Look at something else here when Jesus directs those disciples He tells them when they get to the donkey and her colt, “If anyone says anything to you, tell him that the Lord needs them, and he will send them right away.” Literally the Greek says, “The Lord has need of them.” The Lord has a need!! And what does he need? A donkey? Really! Think about that! What amazing humility and lowliness! The Lord…has lowered himself to what extent? That he has need of a donkey!
But it was all according to God’s plan: “Say to the Daughter of Zion, ‘See, your king comes to you, gentle and riding on a donkey, on a colt, the foal of a donkey.” Our God rides into Jerusalem not in pomp and glory and strength and might, but in lowliness and with gentleness. Is that something to celebrate? For sinful human beings like you and me, absolutely. For God could deal with us with anger and power and give us what our sins deserve. But he doesn’t. He deals with us with gentleness and graciousness. While the crowds are celebrating and cheering, Jesus however remains focused and keeps his sight on one place, the cross, to go to the cross and pay for the sins of the world.

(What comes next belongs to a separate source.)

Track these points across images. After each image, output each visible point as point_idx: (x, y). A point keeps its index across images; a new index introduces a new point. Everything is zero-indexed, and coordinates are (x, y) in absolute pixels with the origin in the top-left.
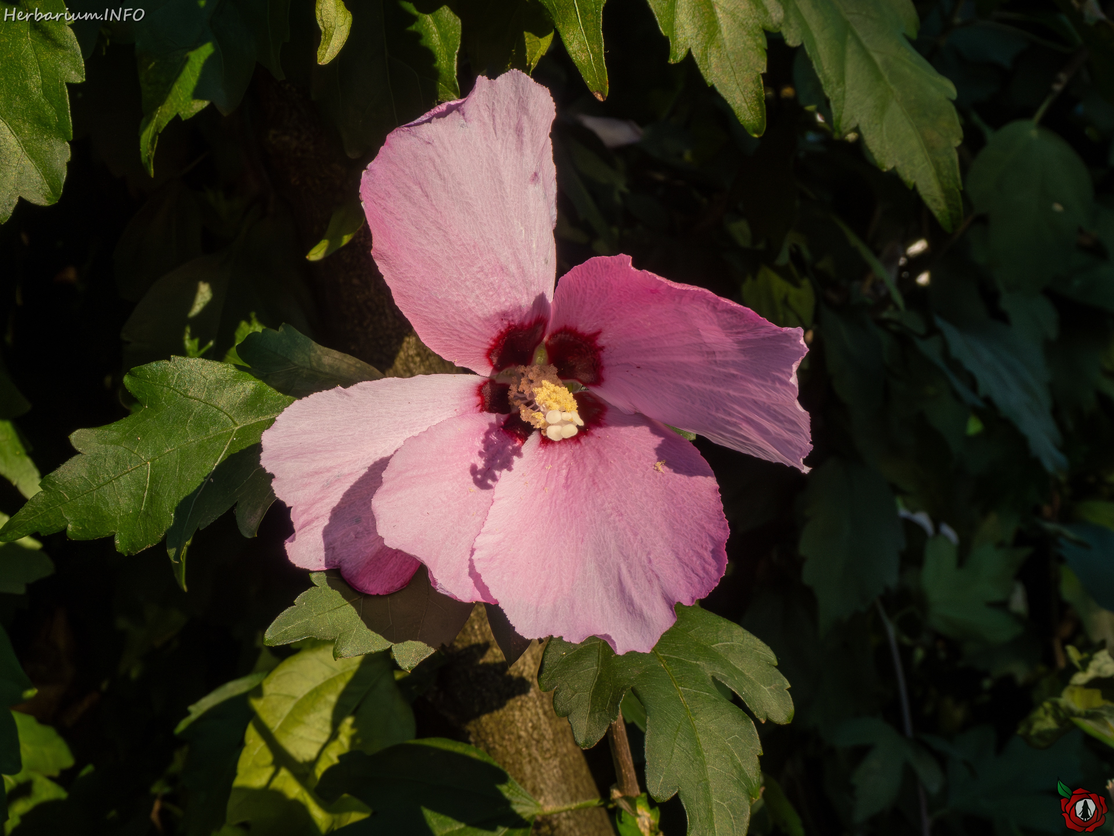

And again that Jesus had his sights set on the cross to pay for the sins of the world and came riding into Jerusalem to do just that, that’s something to celebrate. For when our final hour comes, when the end of our life comes, when we are getting ready to leave this world, what are we going to celebrate? Are we really going to care about that promotion that we got at work? Are we really going to care about that advanced degree? Are we really going to care if we won the big game? Is it really going to matter if we were health or unhealthy, popular or unpopular, rich or poor? At our final hour we will see all of those things for what they really are – things of this earth, which are fine and good by themselves, but just that, things of this earth. Rather, as death draws near it will be the eternal things that will matter to us.
And because Jesus came riding into Jerusalem that first Palm Sunday we have something worth celebrating! For we have salvation, we have forgiveness, we have a God who deals with us with gentleness and grace, we have a God who knows our lives through and through and will continue to guide and direct things in order to bring us to the eternal mansions of heaven! Celebrate that!
And so today we sing “Hosanna!” And it’s incredibly fitting. For “Hosanna” means “Save us, Lord.” And that’s exactly what we need, we need a God to save us and that’s exactly what our King, our Lord, our Redeemer Jesus gently, humbly, knowingly and willingly rode into Jerusalem to do. And that’s the real reason that we celebrate today, tomorrow, and forever. Amen.